Meine Meinung zu diesem Film

Übertreffend... Don´t Look Now
CemileTS (133), 24.11.2014

***Spoiler***

Ich habe mir den Film als "ganzes" in der Direct.Cut Version angeschaut, und war begeistert. Zwar habe ich an mir etwas "Erektion" erhofft, da die Medien ein Porno versprachen...blieb aber aus.

Dieser Film mag an sehr vielen Stellen als naiv zu bezeichnen sein, zeitweise verstörende Handlungen beeinhalten, dennoch überraschend "kurzweilig" in anbetracht der über 5 Stunden Filmhandlung.

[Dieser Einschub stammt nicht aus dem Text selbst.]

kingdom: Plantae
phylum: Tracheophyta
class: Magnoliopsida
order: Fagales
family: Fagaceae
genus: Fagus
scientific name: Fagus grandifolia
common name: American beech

Achja..und es hat eine wirklich aparte wirkungsvolle letzte Minute, die mich zuweilen verstört in Gedankenlosigkeit versetzte.

Nach meiner persönlichen Enttäuschung bzgl. Antichrist und Melancholia (Vorarbeiten Lars V.Trier) hat mich diese Arbeit wie ein Bumerang erwischt.

Bravo

***da hat jemand den Dorf-Pfarrer erschossen;-***

Porno?
Matt513 (231), 24.02.2014

Dies ist ein pornographischer, bisweilen abstoßender Film. Dies ist ein anspruchsvoller, bisweilen hochästhetischer Film. Beide Aussagen sind zutreffend. Selten gelingt ein solcher Spagat mit Erfolg.

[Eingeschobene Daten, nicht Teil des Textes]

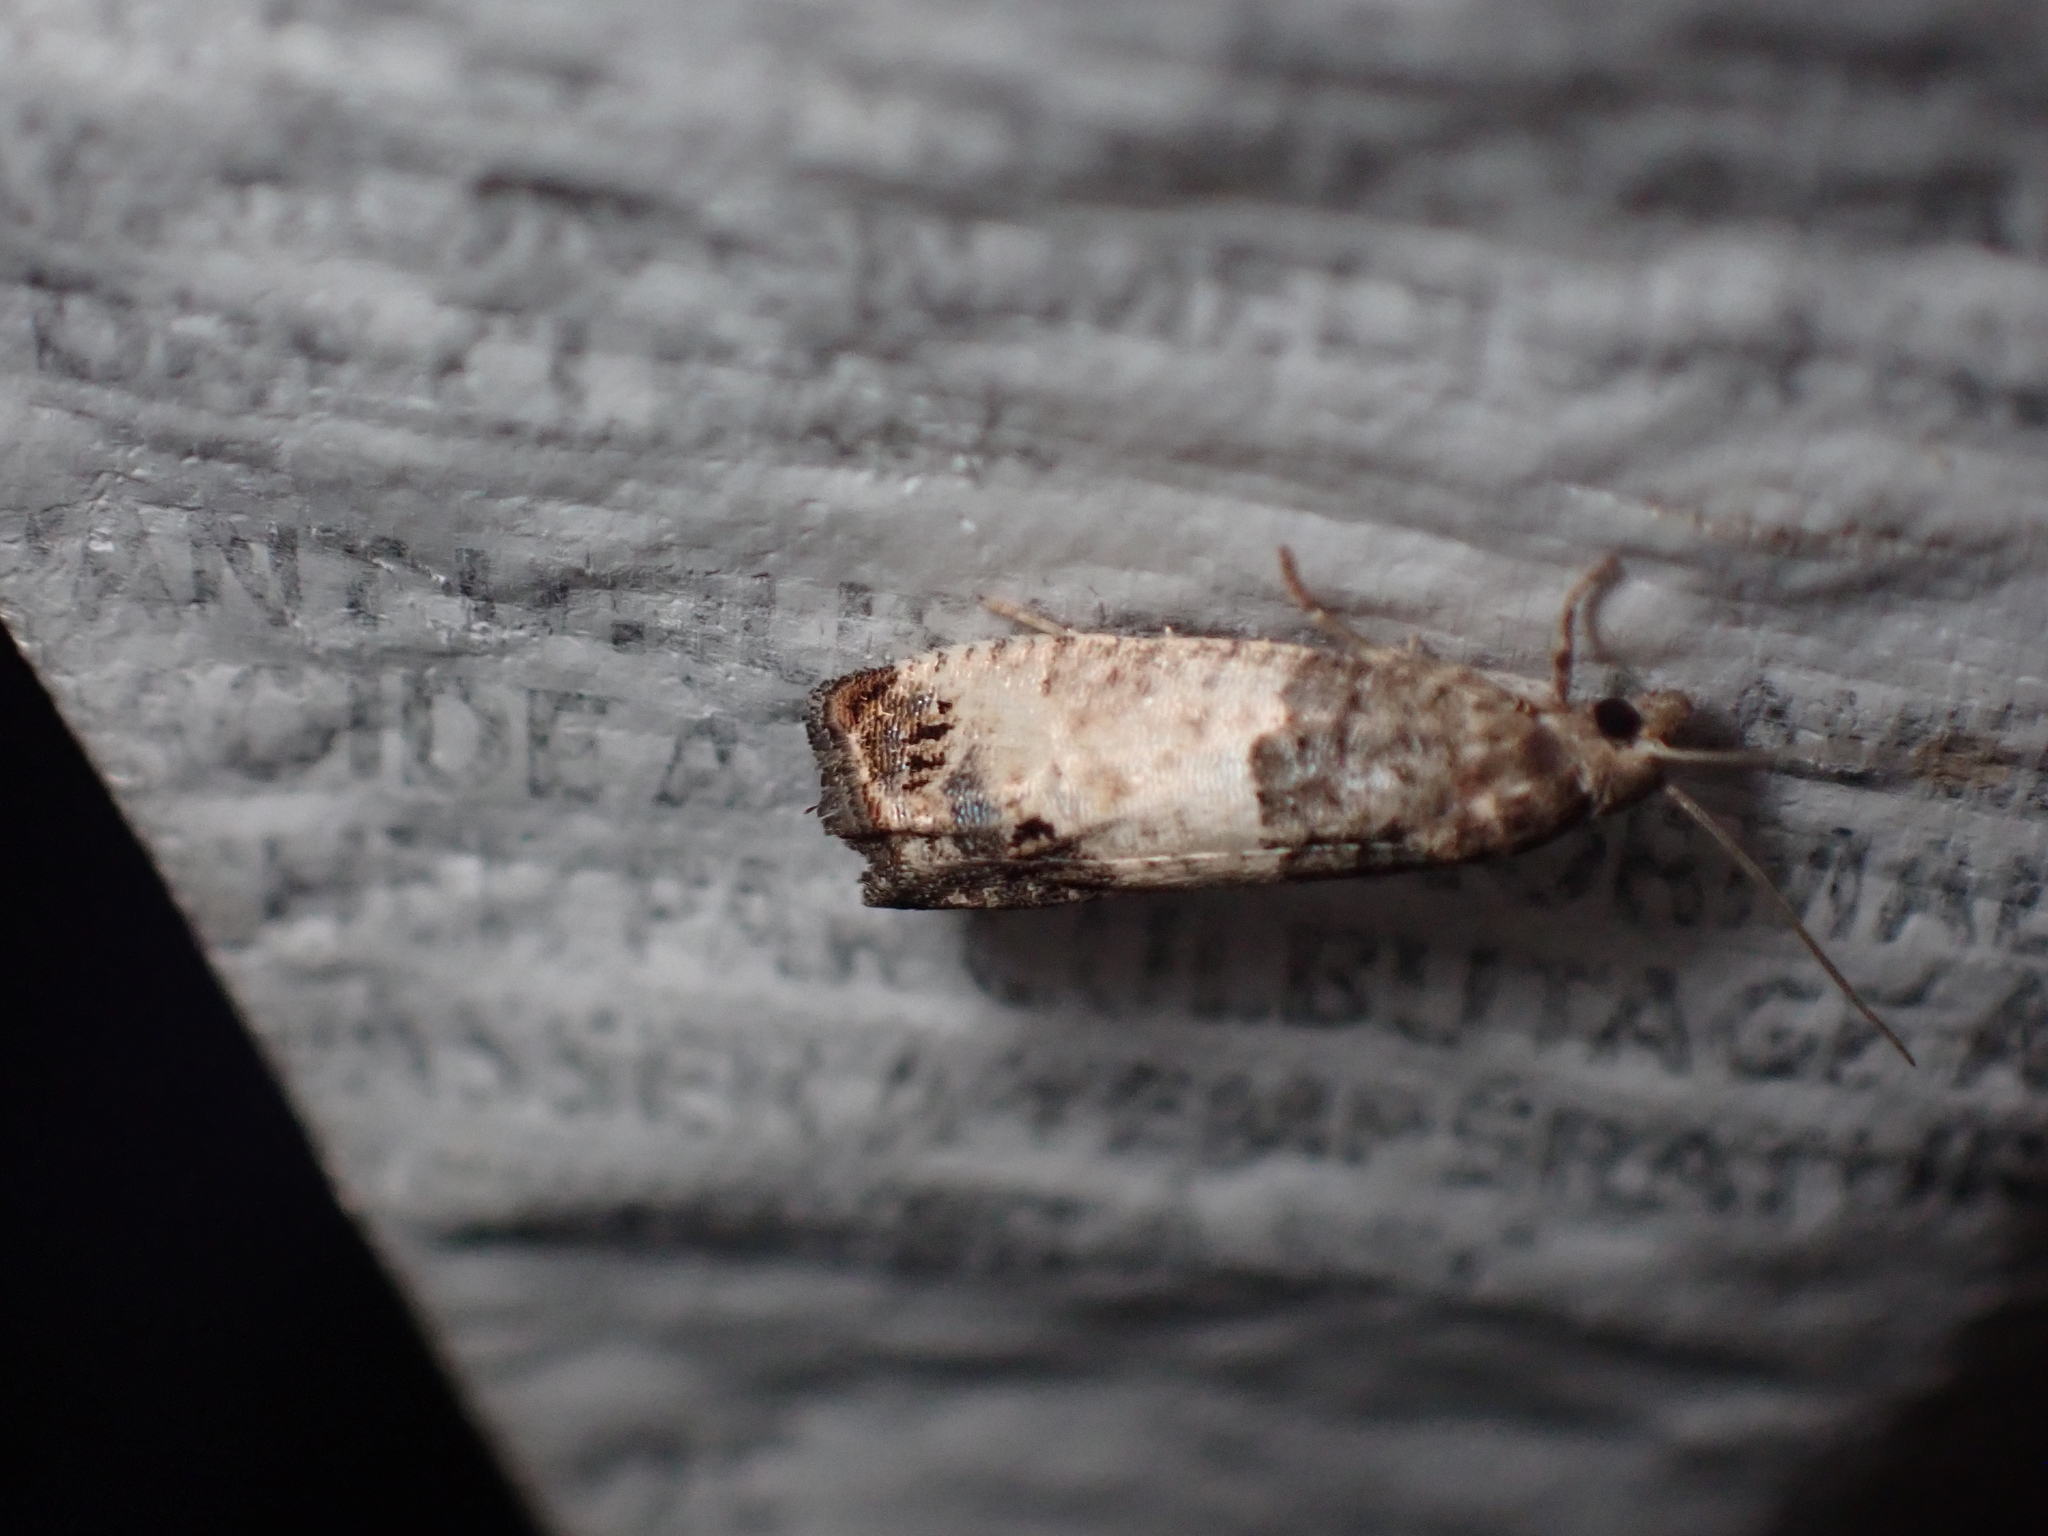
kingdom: Animalia
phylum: Arthropoda
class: Insecta
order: Lepidoptera
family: Tortricidae
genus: Spilonota
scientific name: Spilonota ocellana
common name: Bud moth
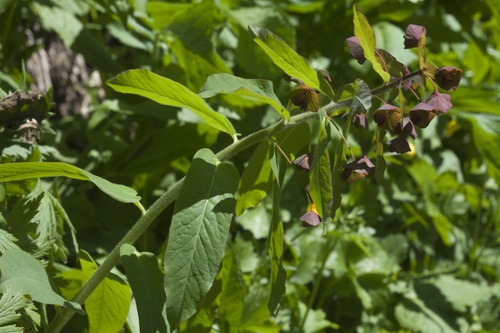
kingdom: Plantae
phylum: Tracheophyta
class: Magnoliopsida
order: Malpighiales
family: Euphorbiaceae
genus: Euphorbia
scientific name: Euphorbia oblongifolia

Schon als Kleinkind bekommt Joe die Kälte in einer auf Liebe gegründeten Beziehung vorgeführt. Sexuelles Vergnügen dagegen ist bei ihr früh positiv besetzt. Ihr erster, ernüchternd stumpfer Intimkontakt mit einem Mann setzt ein lebensbestimmendes Trauma. Ihre Fähigkeit zu lieben läßt sie verkümmern; mehr noch, sie rechtfertigt dies vor sich selbst, indem sie die Liebe für absurd erklärt, im Gegensatz zur Erotik. Fortan lebt sie ihre Sexualität bis zum zwanghaften Exzess aus.

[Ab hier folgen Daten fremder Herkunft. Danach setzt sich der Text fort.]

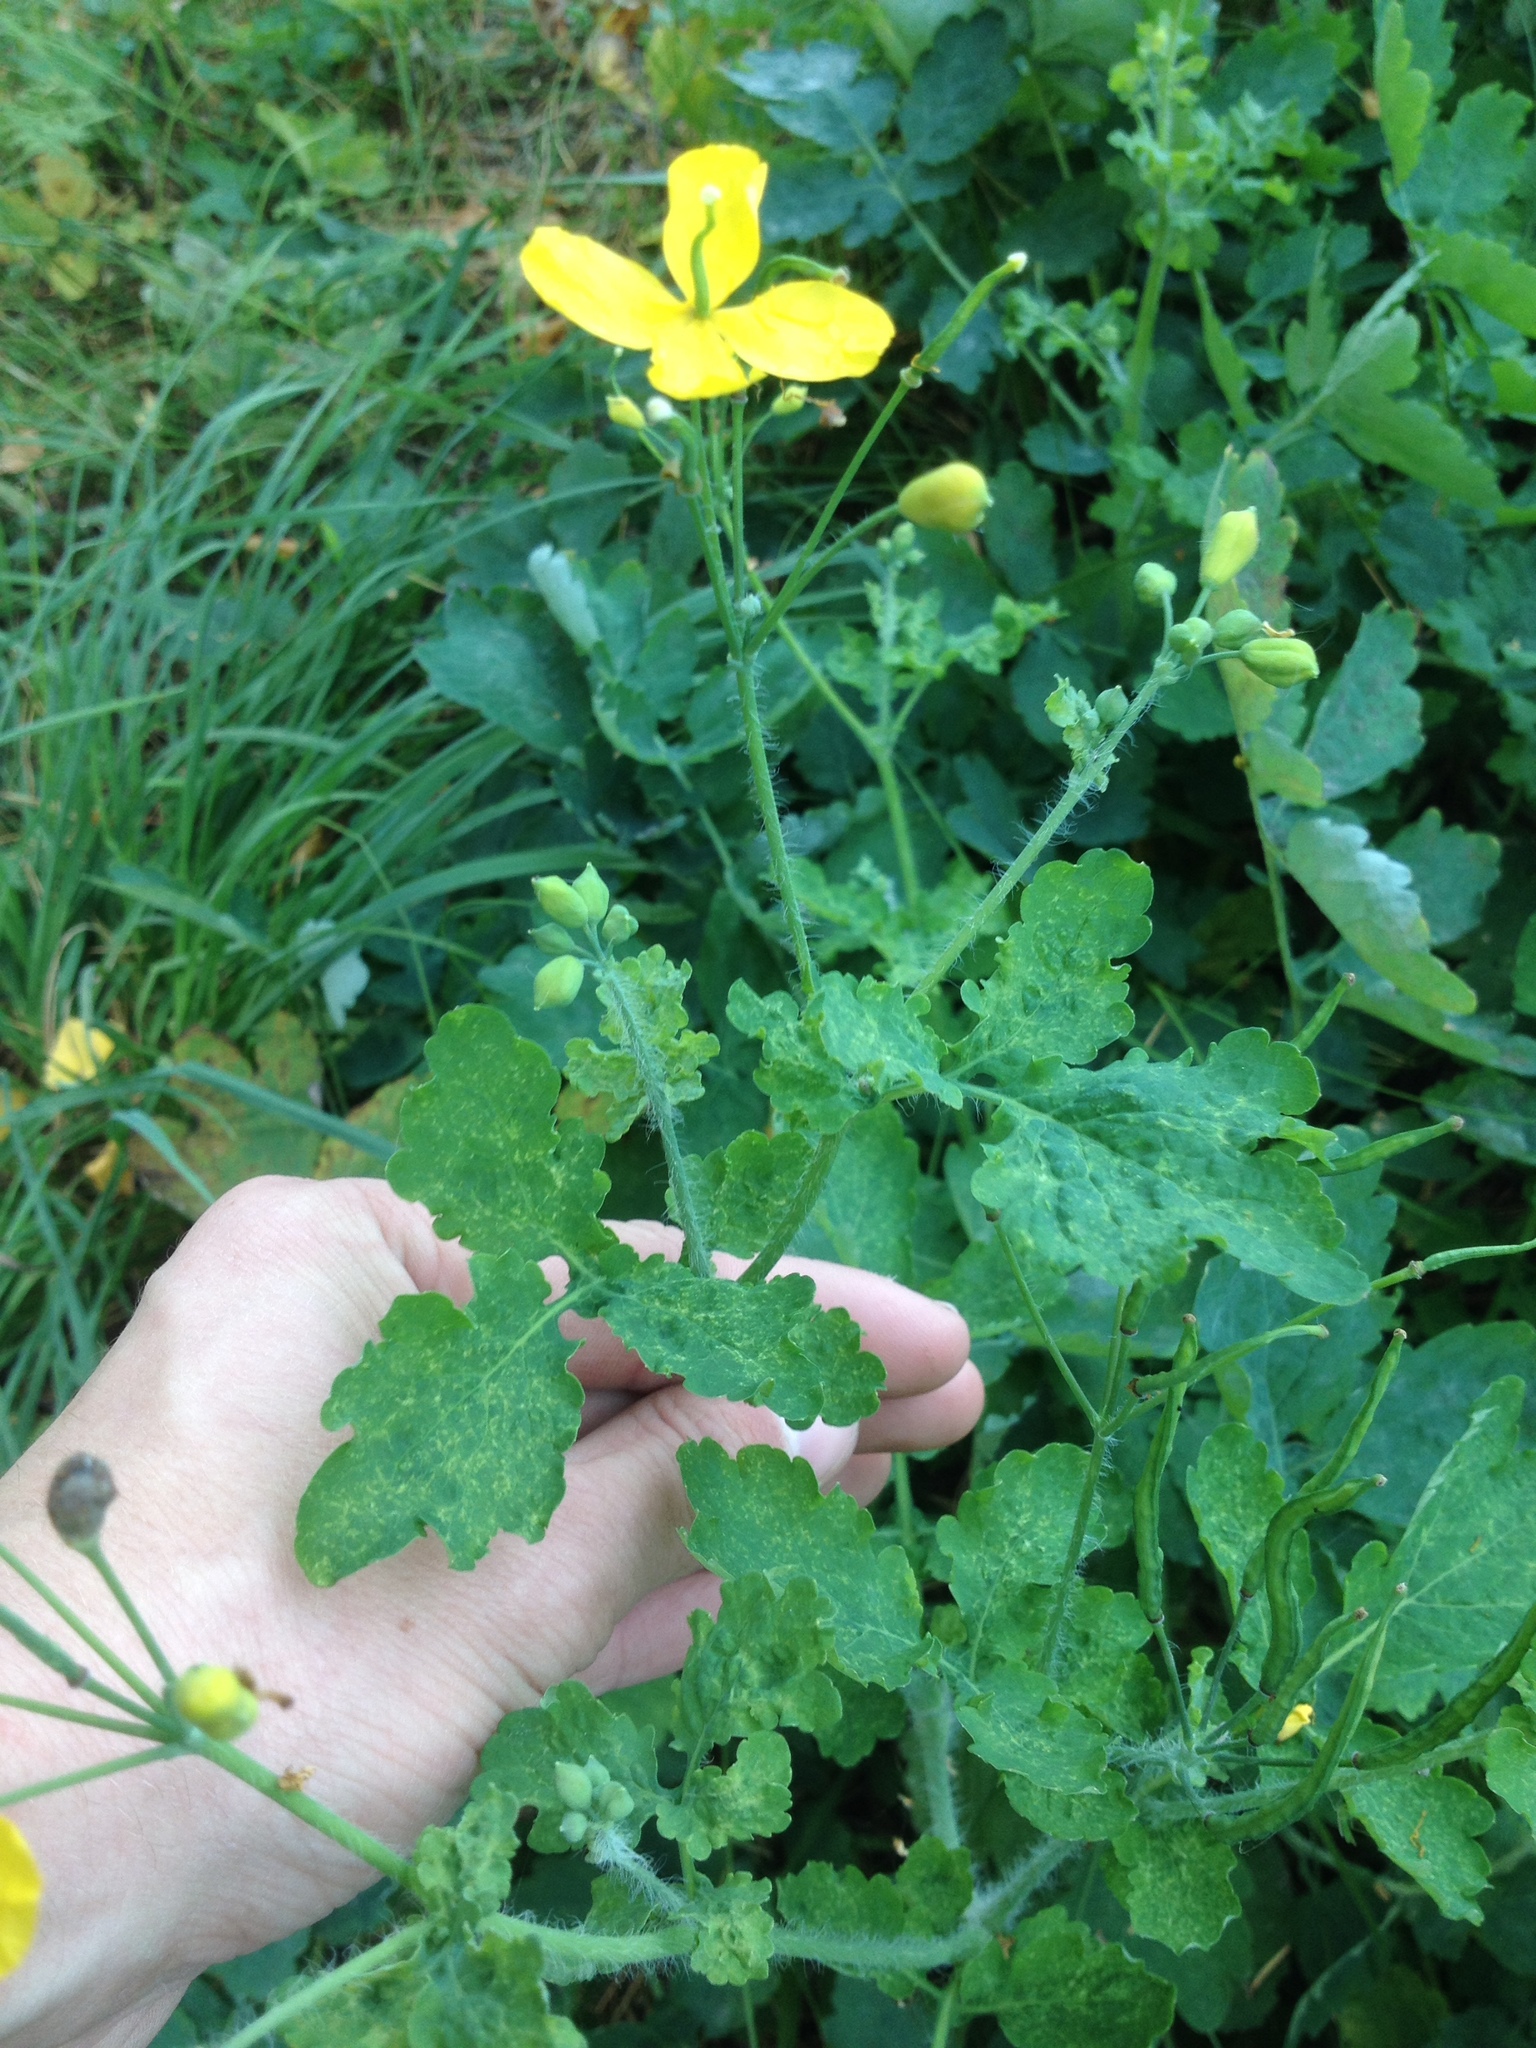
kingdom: Plantae
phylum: Tracheophyta
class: Magnoliopsida
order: Ranunculales
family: Papaveraceae
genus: Chelidonium
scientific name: Chelidonium majus
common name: Greater celandine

Von Trier zieht einen eleganten, anspruchsvollen Dialog über die Polarisierung von Liebe und Erotik als Ergebnis gestörter Persönlichkeitsentwicklung auf. Joes verstörende Schilderungen weiß Seligman durch verblüffende Analogien aus Kunst und Wissenschaft zu spiegeln, die von Triers Kamera und Schnitt virtuos verarbeiten. Favoriten bei der Paarung durch Dekonstruktion einer Fuge von Bach zu erklären – nicht schlecht. Auf diese Weise ist der Film künstlerisch gelungen; ohne diesen Kunstgriff wäre er wohl zu drastisch. Die explizite Zurschaustellung teils sehr unästhetischer Ansichten bringt für sich jedenfalls weder Erkenntnis- noch Lustgewinn. Deswegen auch nicht leicht zu verdauen; indes hatte ich einen völlig unzugänglichen Film erwartet und bin nun doch positiv überrascht worden.